There are thousands of species of terrestrial plants. They range from trees and flowers to grasses, weeds and vines. Some terrestrial plants are considered to be "land invasive." This means that they were either accidentally or purposefully introduced into the environment and have a negative effect on the preexisting species and conditions. The consequences of land invasive terrestrial plant life can be significant, affecting agriculture and recreation but also public health and the economy.

The burning bush shrub is an example of a deciduous, terrestrial plant. It has reddish-yellow leaves and a fruit that's similar to holly berries. It's visible in the eastern United States. The common reed is another example of a terrestrial plant. It's a tall grass that blooms perennially and has wide pointy leaves that can be rough and sharp in texture. It flowers with a fluffy, solid bloom that generally becomes visible between July and October.

Russian olive trees are another bush that's both terrestrial and considered to be invasive. The leaves are ovular and scaly. The flowers are highly fragrant and produce a seed-like fruit. Another terrestrial plant is the white poplar tree. The white poplar is identified by its bark, which begins its life as a whitish-green color and later wrinkles and turns gray as the tree ages.

What are Some Plants That Live Only in Water?

Aquatic plants may live in either saltwater or freshwater areas.
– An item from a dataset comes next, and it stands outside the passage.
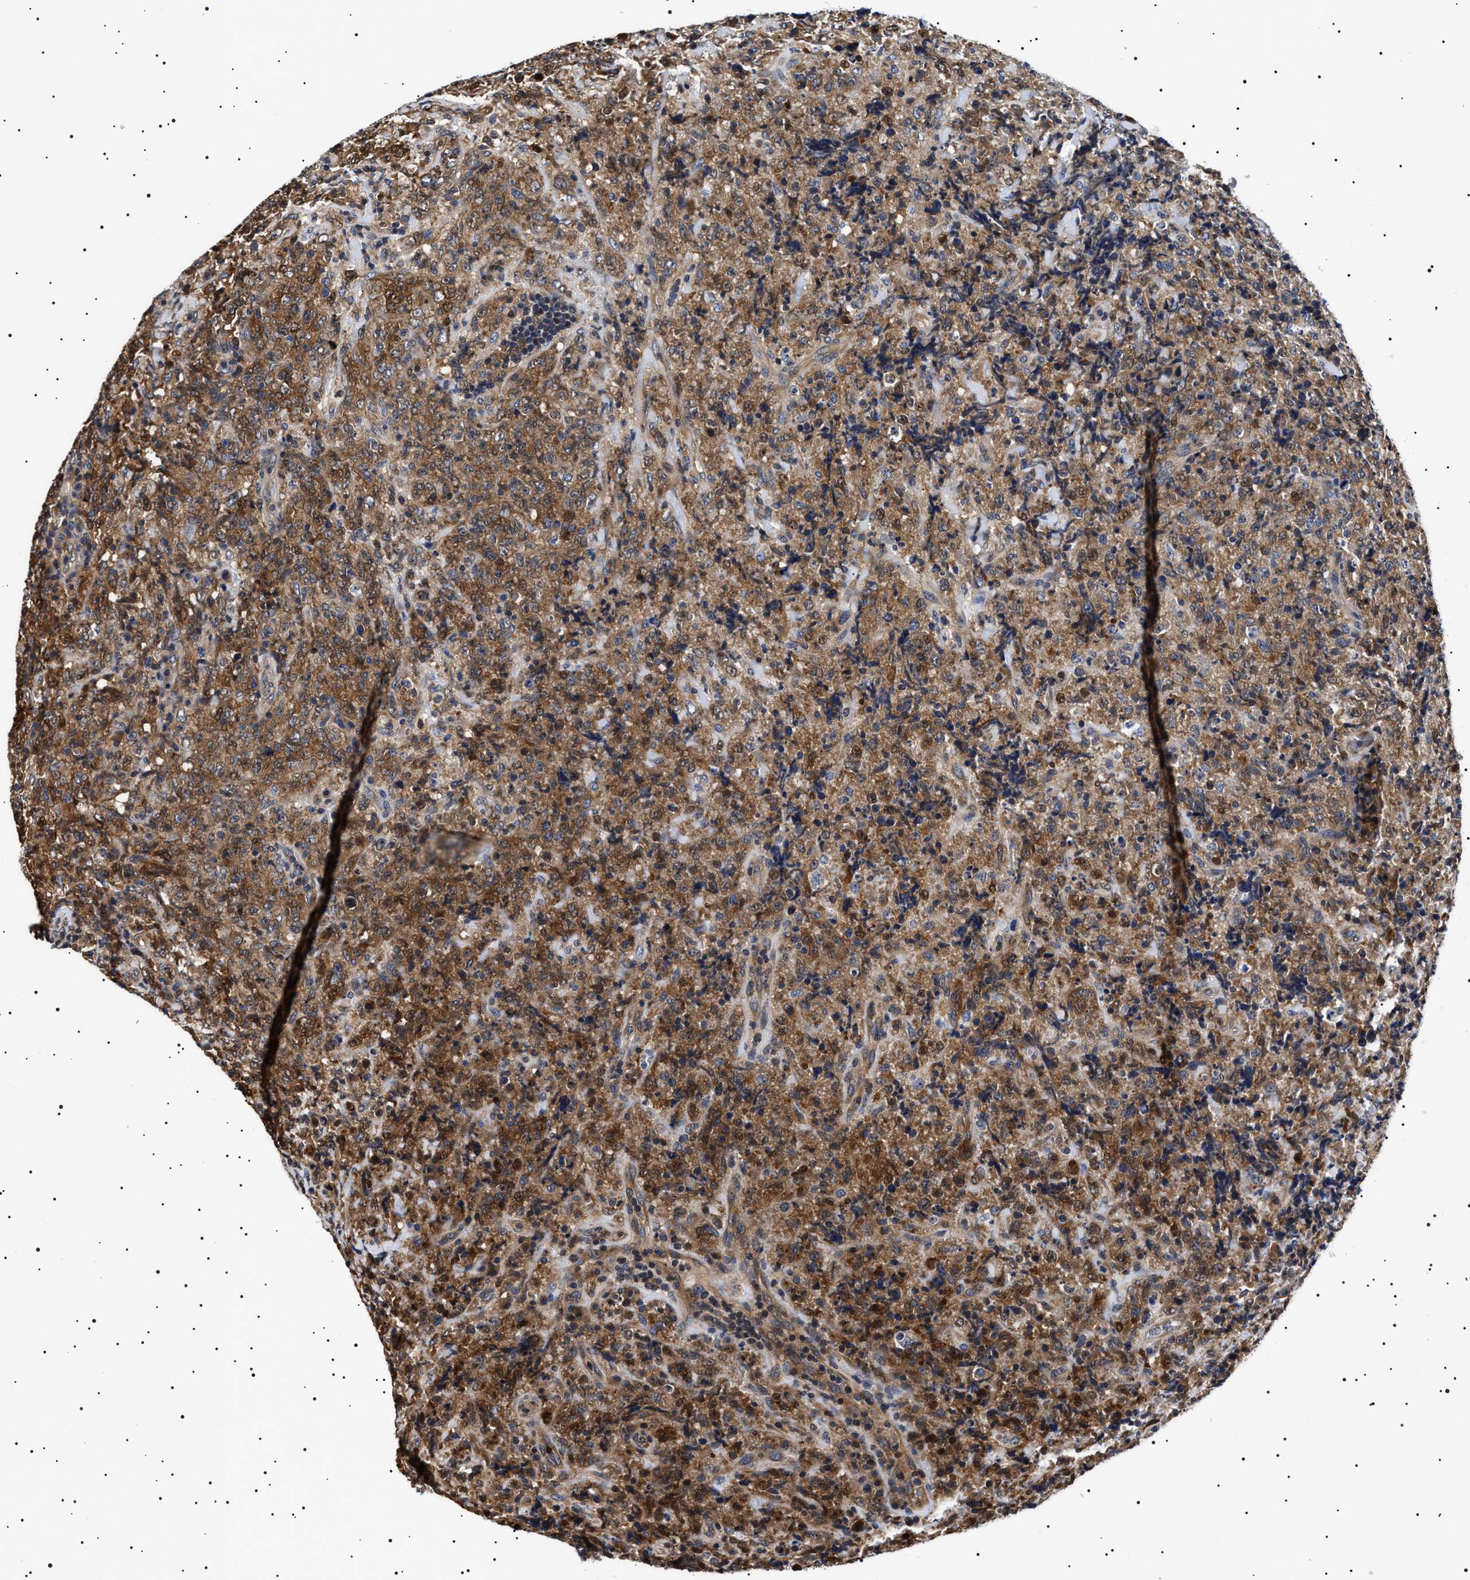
{"staining": {"intensity": "moderate", "quantity": ">75%", "location": "cytoplasmic/membranous,nuclear"}, "tissue": "lymphoma", "cell_type": "Tumor cells", "image_type": "cancer", "snomed": [{"axis": "morphology", "description": "Malignant lymphoma, non-Hodgkin's type, High grade"}, {"axis": "topography", "description": "Tonsil"}], "caption": "Protein expression analysis of lymphoma exhibits moderate cytoplasmic/membranous and nuclear staining in about >75% of tumor cells.", "gene": "SLC4A7", "patient": {"sex": "female", "age": 36}}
While few species can tolerate the conditions of perpetual saltwater submersion, there are some that thrive in that environment. Other names for aquatic plants include hydrophyte and macrophyte. The white lotus is one example of an aquatic plant. It's a flowering plant with white petals and many stamens. It sits on the surface of freshwater ponds, and it's roots and stalks are often used in traditional medicine.

The yellow skunk cabbage is an aquatic plant that doesn't require being submerged in water but generally is found in damp, swampy environments. It's typically seen alongside streams and brooks and has a distinctive skunky odor that's often detectable in its vicinity. It's generally one of the first plants to begin to flower in spring.

The Nelumbo is a variety of aquatic plant that has leaves that sit on top of the water and long stalks that extend above it. The Nelumbo flowers with large bright-pink blossoms and is another variety of the lotus plant.

The water hyacinth is a free-floating plant, and it's aquatic. They can rise to almost a meter in height above the surface of the water. They have long stalks that are a dark greenish purple and the blooms have lavender petals.

What is Photosynthesis in Plants?

Photosynthesis can be broadly defined as the method by which plant life derives nutrients from the sun and the atmosphere and turns it into chemical energy in order to survive. The type of photosynthesis most common to plants is called oxygenic photosynthesis. The process of oxygenic photosynthesis requires light energy to transfer electrons from water molecules into carbon dioxide. This produces carbohydrates and oxygen, which the plant uses as nourishment and energy.

In addition to helping the plant survive, photosynthesis is critical for human survival. It's a counterweight to respiration. All respiring organisms produce carbon dioxide when they breathe. Plants take in this carbon dioxide and, through the process of oxygenic photosynthesis, reintroduce oxygen into the atmosphere. This is critical for the survival of all animals.

A critical piece of the photosynthetic process is the pigments in plants. The pigments are the color molecules in plants, and different pigments absorb different wavelengths of light. These different wavelengths provide the necessary nourishment and energy for each respective plant. Photosynthesis is one of the best examples of plant adaptation to the natural environment in order to ensure its survival.